## BRANO DEL DOCUMENTO
▬▬▬▬▬▬
È Ernesto Ottone Ramìrez, Assistant Director-General, Unesco for Culture, già Ministro della cultura, arte e patrimonio del Cile, l’ospite d’onore della conferenza internazionale su “Il patrimonio culturale come leva per lo sviluppo sostenibile delle città portuali”, che si è tenuta oggi, rigorosamente on line, a cura dell’Autorità di Sistema Portuale del Mare Adriatico Settentrionale.
L’evento, che ha visto una platea di circa 200 partecipanti, ha portato i primi risultati del progetto europeo Remember, finanziato dal Programma di cooperazione transfrontaliera Italia-Croazia, che vede l’impegno congiunto di otto città portuali delle due sponde dell’Adriatico per riscoprire e trasmettere i valori di un’identità culturale comune costruita proprio attraverso la condivisione dello stesso mare.
▬▬▬▬▬▬
## DATI ESTRATTI
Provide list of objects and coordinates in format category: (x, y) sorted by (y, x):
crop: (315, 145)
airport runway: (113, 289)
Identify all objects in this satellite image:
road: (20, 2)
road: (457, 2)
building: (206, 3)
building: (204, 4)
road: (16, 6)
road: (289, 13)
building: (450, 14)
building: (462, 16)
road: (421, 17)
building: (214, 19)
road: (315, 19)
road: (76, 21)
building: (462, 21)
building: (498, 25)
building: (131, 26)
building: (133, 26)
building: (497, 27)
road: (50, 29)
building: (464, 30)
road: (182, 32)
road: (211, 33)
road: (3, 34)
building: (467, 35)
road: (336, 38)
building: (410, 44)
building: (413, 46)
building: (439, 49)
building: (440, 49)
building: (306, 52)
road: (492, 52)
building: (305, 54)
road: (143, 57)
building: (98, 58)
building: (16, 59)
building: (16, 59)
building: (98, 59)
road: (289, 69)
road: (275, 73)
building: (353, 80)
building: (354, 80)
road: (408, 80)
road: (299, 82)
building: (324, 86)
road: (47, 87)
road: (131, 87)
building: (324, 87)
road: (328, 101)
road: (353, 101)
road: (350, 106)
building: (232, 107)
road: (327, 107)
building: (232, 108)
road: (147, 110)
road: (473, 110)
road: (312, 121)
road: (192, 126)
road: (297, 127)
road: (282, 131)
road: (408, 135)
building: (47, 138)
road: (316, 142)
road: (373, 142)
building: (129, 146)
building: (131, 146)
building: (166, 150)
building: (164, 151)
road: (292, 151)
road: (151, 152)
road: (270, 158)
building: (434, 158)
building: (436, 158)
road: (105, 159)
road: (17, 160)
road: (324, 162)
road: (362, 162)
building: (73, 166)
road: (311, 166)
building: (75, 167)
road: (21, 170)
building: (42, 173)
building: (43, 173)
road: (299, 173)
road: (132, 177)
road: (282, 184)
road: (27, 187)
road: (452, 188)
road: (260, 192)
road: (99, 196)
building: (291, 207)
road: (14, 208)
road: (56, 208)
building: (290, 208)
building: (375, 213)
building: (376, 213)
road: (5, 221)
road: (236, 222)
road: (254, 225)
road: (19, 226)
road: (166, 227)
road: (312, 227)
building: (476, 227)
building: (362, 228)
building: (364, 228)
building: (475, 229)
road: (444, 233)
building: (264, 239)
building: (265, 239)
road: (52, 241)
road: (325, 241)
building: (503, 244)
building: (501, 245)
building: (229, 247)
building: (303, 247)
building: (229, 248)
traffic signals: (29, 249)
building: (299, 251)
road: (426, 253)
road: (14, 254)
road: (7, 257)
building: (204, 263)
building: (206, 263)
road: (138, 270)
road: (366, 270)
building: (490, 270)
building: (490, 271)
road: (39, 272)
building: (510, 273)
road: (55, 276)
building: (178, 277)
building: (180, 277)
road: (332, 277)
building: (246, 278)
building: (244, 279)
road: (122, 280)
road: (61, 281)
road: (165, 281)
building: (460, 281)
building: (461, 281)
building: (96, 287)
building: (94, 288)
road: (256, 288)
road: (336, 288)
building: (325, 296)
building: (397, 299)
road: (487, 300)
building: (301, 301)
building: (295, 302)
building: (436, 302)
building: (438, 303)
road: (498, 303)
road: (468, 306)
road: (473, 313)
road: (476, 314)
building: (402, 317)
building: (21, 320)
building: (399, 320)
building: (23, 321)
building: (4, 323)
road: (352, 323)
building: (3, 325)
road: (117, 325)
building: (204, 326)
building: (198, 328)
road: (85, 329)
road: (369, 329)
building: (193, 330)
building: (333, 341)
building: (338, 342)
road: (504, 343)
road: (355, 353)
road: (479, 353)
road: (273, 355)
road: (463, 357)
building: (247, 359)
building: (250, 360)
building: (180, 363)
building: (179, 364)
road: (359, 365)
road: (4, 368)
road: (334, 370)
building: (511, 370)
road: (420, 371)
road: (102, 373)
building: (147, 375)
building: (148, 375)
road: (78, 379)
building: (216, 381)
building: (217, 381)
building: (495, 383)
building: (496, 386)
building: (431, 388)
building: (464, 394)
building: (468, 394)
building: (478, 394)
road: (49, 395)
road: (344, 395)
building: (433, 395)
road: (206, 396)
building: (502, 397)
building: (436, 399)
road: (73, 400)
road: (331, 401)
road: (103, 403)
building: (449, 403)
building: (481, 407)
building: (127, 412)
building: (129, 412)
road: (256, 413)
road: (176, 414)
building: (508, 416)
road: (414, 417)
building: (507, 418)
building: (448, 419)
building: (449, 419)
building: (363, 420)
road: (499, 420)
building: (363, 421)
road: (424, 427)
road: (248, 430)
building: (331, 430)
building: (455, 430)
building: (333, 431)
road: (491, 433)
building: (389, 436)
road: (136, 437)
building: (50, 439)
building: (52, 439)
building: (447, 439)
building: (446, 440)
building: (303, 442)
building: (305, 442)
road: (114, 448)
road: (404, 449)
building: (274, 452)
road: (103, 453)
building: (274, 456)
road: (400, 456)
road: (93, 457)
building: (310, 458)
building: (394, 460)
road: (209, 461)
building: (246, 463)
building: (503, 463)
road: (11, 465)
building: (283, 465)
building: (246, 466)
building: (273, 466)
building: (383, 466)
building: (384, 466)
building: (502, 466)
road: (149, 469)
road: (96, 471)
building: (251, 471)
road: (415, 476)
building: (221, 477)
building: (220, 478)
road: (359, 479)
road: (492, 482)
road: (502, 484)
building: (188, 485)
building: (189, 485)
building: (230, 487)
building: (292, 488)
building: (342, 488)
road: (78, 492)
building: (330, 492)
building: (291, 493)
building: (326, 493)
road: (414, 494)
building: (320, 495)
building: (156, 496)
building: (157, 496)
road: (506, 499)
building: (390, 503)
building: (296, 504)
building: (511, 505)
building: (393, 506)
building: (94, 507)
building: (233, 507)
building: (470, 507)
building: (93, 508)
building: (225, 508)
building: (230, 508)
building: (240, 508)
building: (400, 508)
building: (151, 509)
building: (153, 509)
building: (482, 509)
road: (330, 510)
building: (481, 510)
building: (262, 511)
▬▬▬▬▬▬
## CONSEGNA
Secondo il brano sulla conferenza, come si è formata l'identità culturale comune delle otto città portuali del progetto Remember? Rispondi in una o due frasi. L'elenco non è necessario.

## SOLUZIONE
L'identità culturale comune delle otto città portuali delle due sponde dell'Adriatico è stata costruita attraverso la condivisione dello stesso mare.